## Goal 1
In the passage on the imaging metadata units, what does the grouping judging unit use as the basis for grouping images?
## Goal 2
Rewrite the paragraph that begins "The focus-plane metadata deriving unit 1102" from the passage on the imaging metadata units as a short bulleted list that keeps its main facts.
## Goal 3
Continue the passage on the imaging metadata units from its last sentence.

The sensing metadata acquiring unit 1101 acquires sensor information relating to capturing conditions of the imaging apparatus 1020. The sensing metadata acquiring unit 1101 obtains sensing metadata relating to the position, azimuth, elevation angle, field angle, and focus distance of each of the imaging apparatuses via the database 1030. In the embodiment, the sensing metadata are assumed to be generated by the imaging apparatus 1020. The internal structure of the imaging apparatuses 1020, and the detail of the sensing metadata will be described later.

The focus-plane metadata deriving unit 1102 derives focus planes which include images captured by the imaging apparatus 1020, based on the obtained sensing metadata, and calculates as coordinate values rectangles which indicate capturing focus planes in a real space of the imaging apparatus 1020, on the basis of the sensing metadata. The focus-plane metadata will be described later in detail.

The grouping judging unit 1103 groups images on the basis of positional relationships of the focus planes. While using the focus plane derived by the focus-plane metadata deriving unit 1102, the grouping judging unit judges whether the images are obtained by capturing the same region or not, on the basis of predetermined judgment conditions.

## Data listing
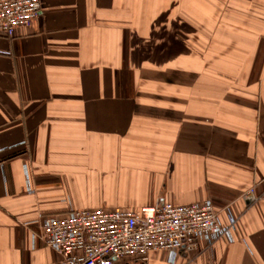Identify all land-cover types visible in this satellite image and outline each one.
Wrapping results in <instances>:
<instances>
[{
	"label": "crops",
	"instance_id": "0c3cea01",
	"mask_svg": "<svg viewBox=\"0 0 264 264\" xmlns=\"http://www.w3.org/2000/svg\"><path fill=\"white\" fill-rule=\"evenodd\" d=\"M40 2L0 36V264L58 259L40 217L162 202L223 235L117 264H264V0Z\"/></svg>",
	"mask_w": 264,
	"mask_h": 264
},
{
	"label": "built area",
	"instance_id": "2783aa9c",
	"mask_svg": "<svg viewBox=\"0 0 264 264\" xmlns=\"http://www.w3.org/2000/svg\"><path fill=\"white\" fill-rule=\"evenodd\" d=\"M40 9V0H0V36L11 37L30 26ZM254 188L247 194L253 195ZM218 215L211 202L80 209L40 217L37 235L58 255L51 264H117L125 258H145L150 251L197 250L201 236L223 235Z\"/></svg>",
	"mask_w": 264,
	"mask_h": 264
}]
</instances>
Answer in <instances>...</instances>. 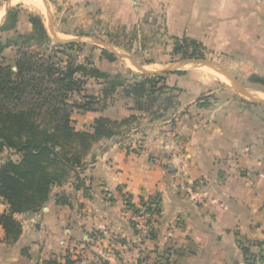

## Final result 1
The positional relationships of the focus planes.

## Final result 2
- Unit 1102 derives focus planes that include the images captured by the imaging apparatus 1020, based on the obtained sensing metadata.
- From the sensing metadata, it calculates coordinate values for rectangles that indicate the apparatus's capturing focus planes in real space.
- The focus-plane metadata are described in detail later.

## Final result 3
The metadata recording unit 1104 records results of the grouping as addition information with correlating the information with images, and outputs and records information which is correlated with images judged to be those obtained by capturing the same region, as addition metadata into the database 1030. The addition metadata will be described later in detail.

The addition information generating apparatus 1010 is connected to the database 1030 which stores video data from the imaging apparatus 1020, produces the addition metadata as information related to plural video data which are obtained by capturing the same object, on the basis of the sensing metadata obtained from the imaging apparatus, and outputs the data to the database 1030. The video searching apparatus 1040 which is connected to the database 1030 can search video data on the basis of the addition metadata.

Next, the imaging apparatus will be described. FIG. 20 is a diagram showing the internal configuration of an imaging apparatus which is used in the addition information generating system in the embodiment of the invention. The imaging apparatus 1020 includes a lens group 1201, a CCD 1202, a driving circuit 1203, a timing signal generating unit 1204, a sampling unit 1205, an A/D converting unit 1206, a video file generating unit 1207, a video address generating unit 1208, a video identifier generating unit 1209, a machine information sensor 1210, a sensing metadata generating unit 1211, and a recording unit 1212.

The CCD 1202 is driven in synchronization with a timing signal generated by the timing signal generating unit 1204 connected to the driving circuit 1203, and outputs an image signal of an object image which is incident through the lens group 1201, to the sampling unit 1205.

The sampling unit 1205 samples the image signal at a sampling rate which is specific to the CCD 1202. The A/D converting unit 1206 converts the image signal output from the CCD 1202 to digital image data, and outputs the data to the video file generating unit 1207.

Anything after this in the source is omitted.